Time: 9:30am - 10:45am on Thursdays (BST)
Term Dates: 11 May - 26 July
Half Term: 25 May - 31 May
Presenter: Brendan Crehan - Brendan has been a student and tutor in the School for many years, teaching courses in Plato’s philosophy, Advaita philosophy, and Meditation.
New students are welcome - no previous knowledge required
In the dialogue named after Phaedrus, Plato recounts Socrates’ conversation with Phaedrus about love. Phaedrus has recorded a speech he has just heard on the subject by Lisias. He is in admiration of the speech and relishes telling it to Socrates. Socrates is not satisfied with the clarity, finish or rhetorical manner of the language and is moved to give a better speech of his own. After speaking he is unhappy with the tenor and tone of what he has said which is disingenuous to the great subject of love. This inspires him to give another speech in which he must honour the subject to its fullest extent.

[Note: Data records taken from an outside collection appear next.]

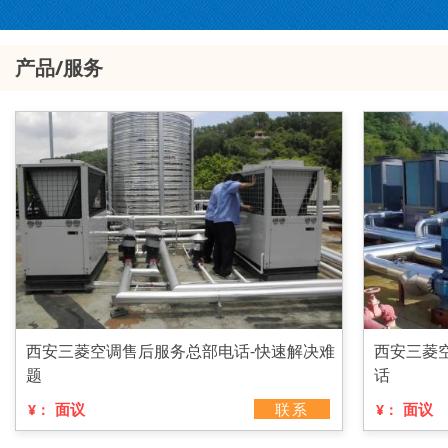
产品/服务
西安三菱空调售后服务总部电话-快速解决难
西安三菱
题
话
面议
联系
面议
¥：
¥：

In his exploration of love Socrates recounts an image of each man’s soul as a composite – a pair of winged horses and a charioteer. One horse is noble and good, the other ignoble and bad. The charioteer’s task is to steer the course against competing interests; the best he describes:
“…for I must dare to speak the truth, when truth is my theme. There abides the very being with which true knowledge is concerned; the colourless, formless, intangible essence, visible only to mind, the pilot of the soul. The divine intelligence, being nurtured upon mind and pure knowledge, and the intelligence of every soul that is capable of receiving the food proper to it, rejoices at beholding reality, and once more gazing upon truth, is replenished and made glad”.